** Provided entries **
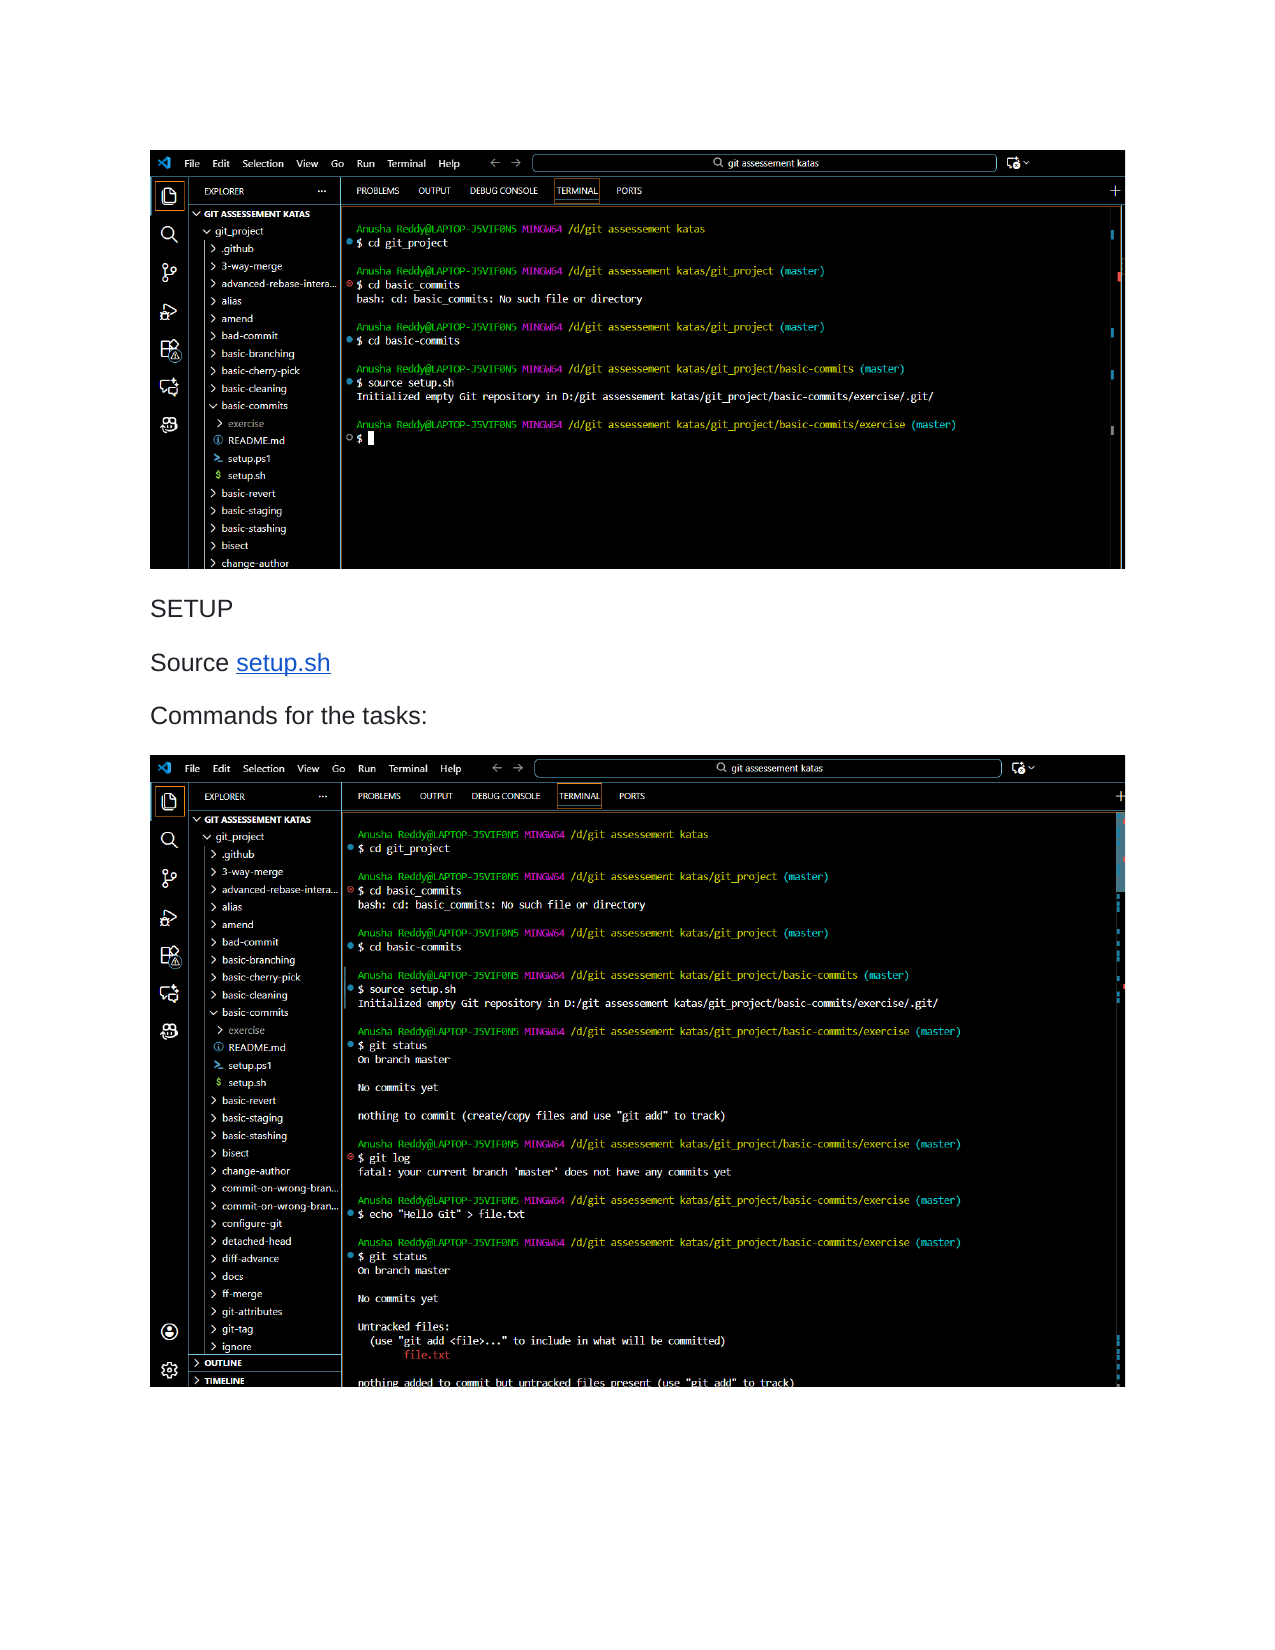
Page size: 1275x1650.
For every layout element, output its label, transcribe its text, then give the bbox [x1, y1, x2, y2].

text Source setup.sh [150, 647, 1125, 676]
picture [150, 150, 1125, 569]
picture [150, 755, 1125, 1387]
text SETUP [150, 594, 1125, 622]
text Commands for the tasks: [150, 701, 1125, 730]
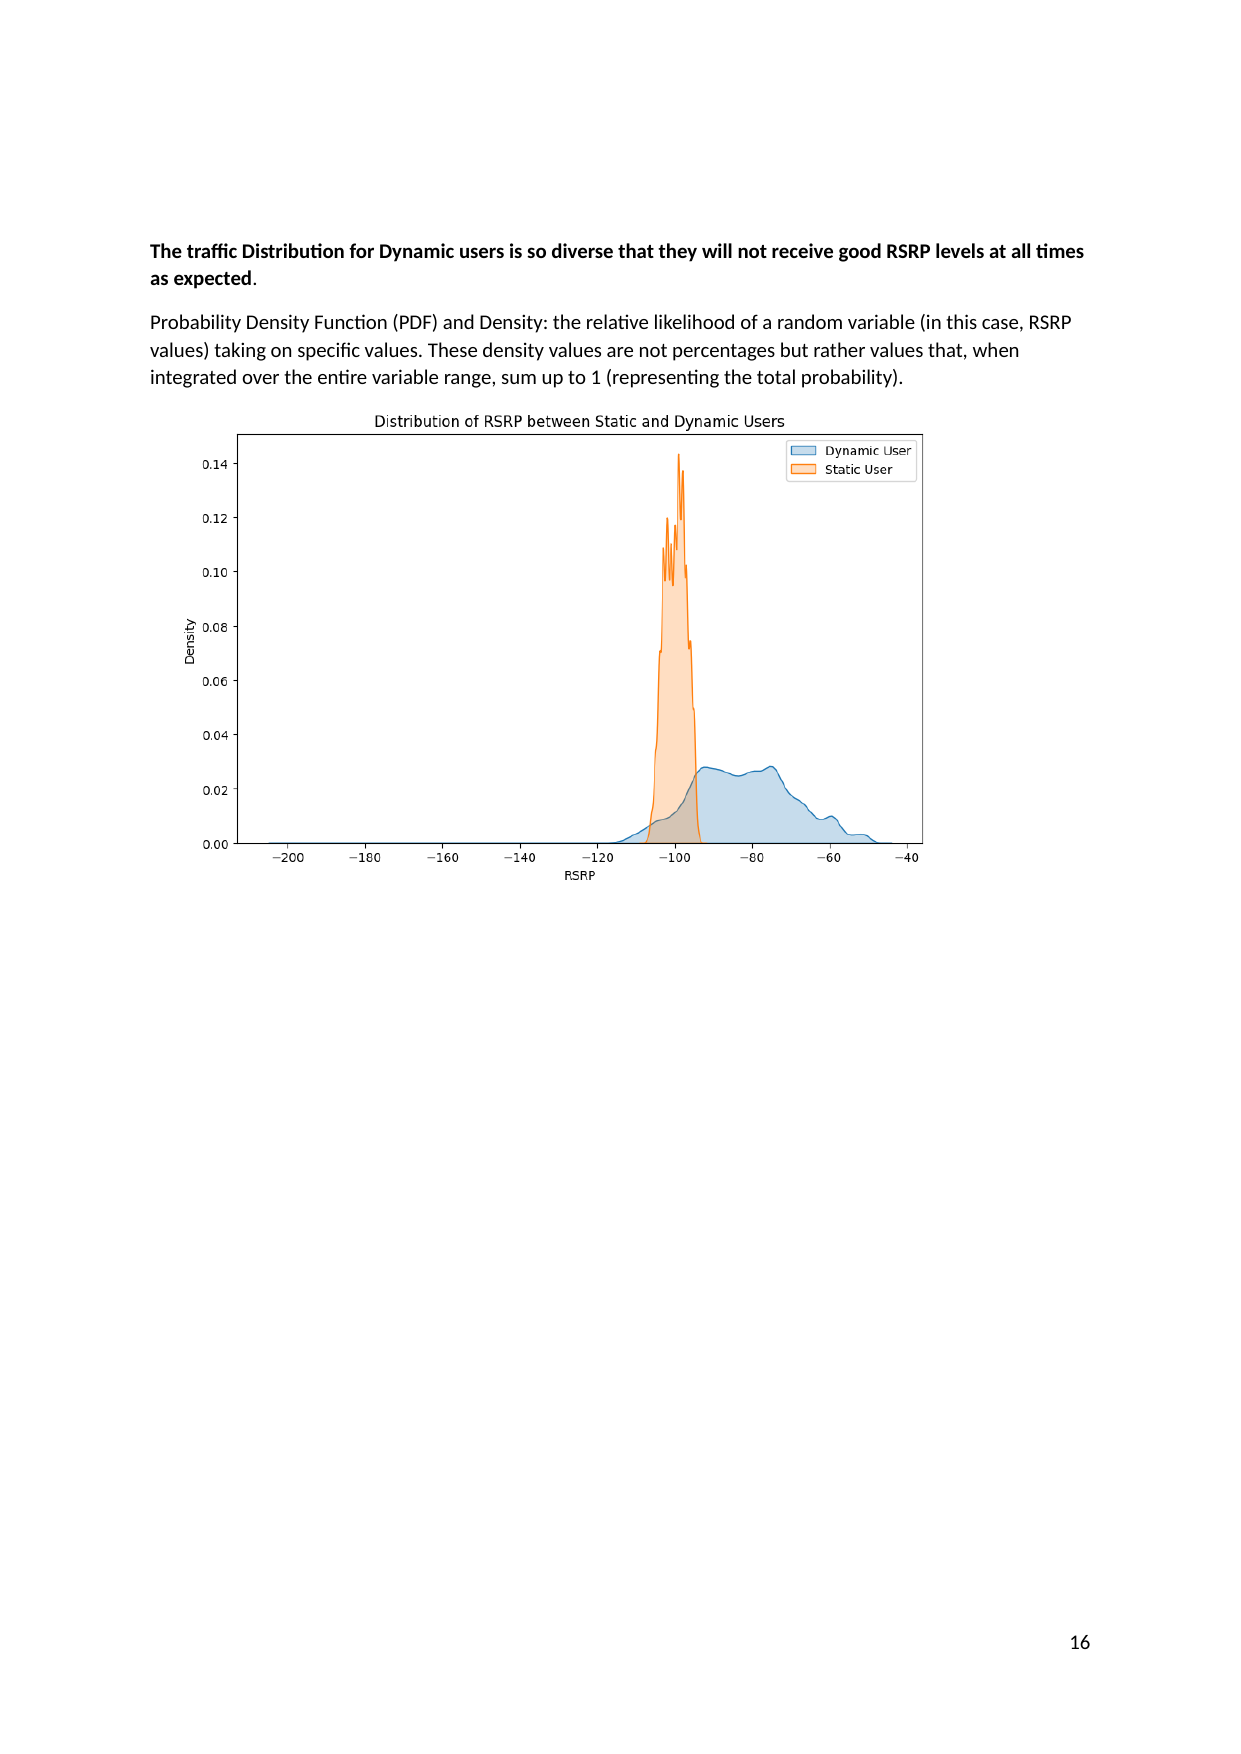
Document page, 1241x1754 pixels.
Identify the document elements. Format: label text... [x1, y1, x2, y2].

text The traffic Distribution for Dynamic users is so diverse that they will not receive good RSRP levels at all times as expected. [150, 238, 1090, 291]
text Probability Density Function (PDF) and Density: the relative likelihood of a random variable (in this case, RSRP values) taking on specific values. These density values are not percentages but rather values that, when integrated over the entire variable range, sum up to 1 (representing the total probability). [150, 309, 1090, 390]
picture [150, 408, 1091, 889]
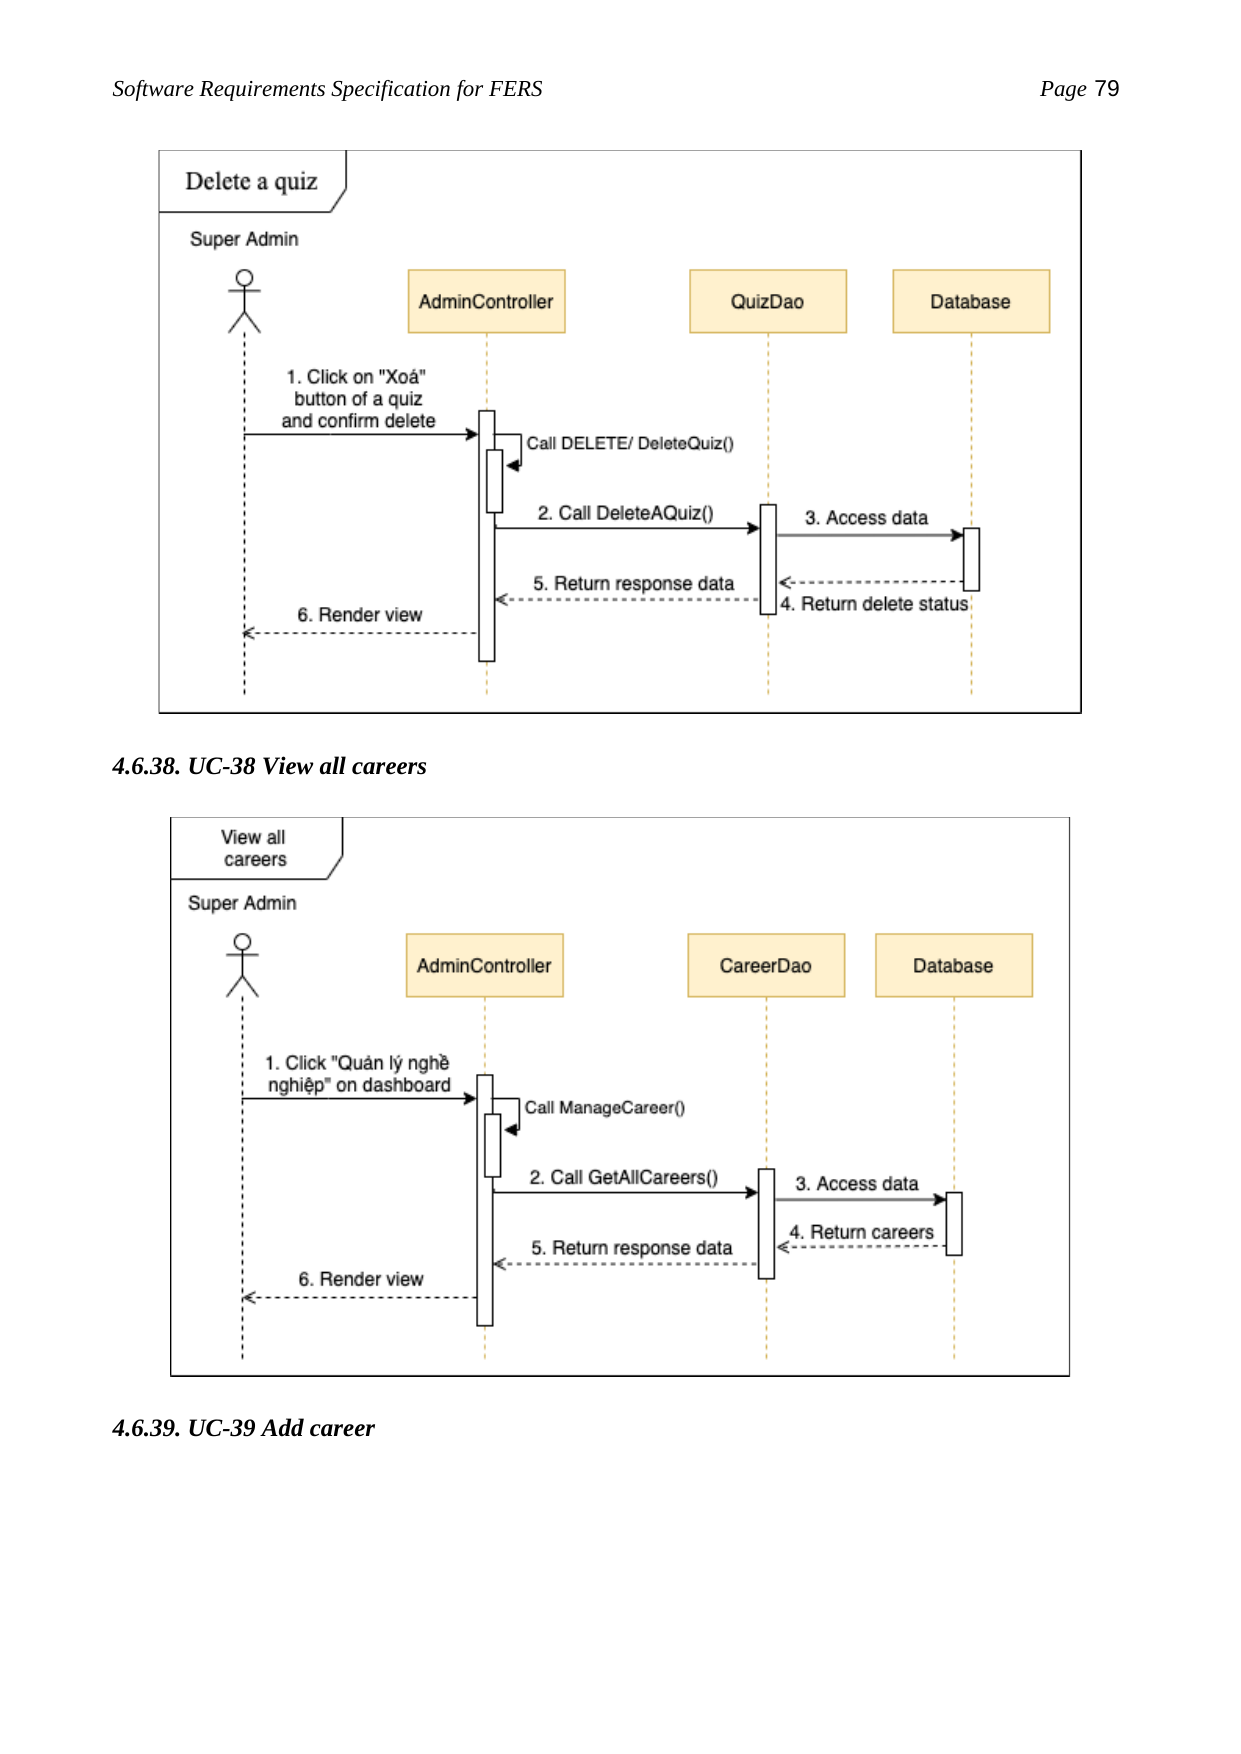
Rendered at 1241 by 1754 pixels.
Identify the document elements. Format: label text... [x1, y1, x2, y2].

** To do **
Scan the material above. Copy each line where "pixels" occurs.

** Solution below **
Document page, 1241x1754 pixels.
Rendered at 1241 by 1754 pixels.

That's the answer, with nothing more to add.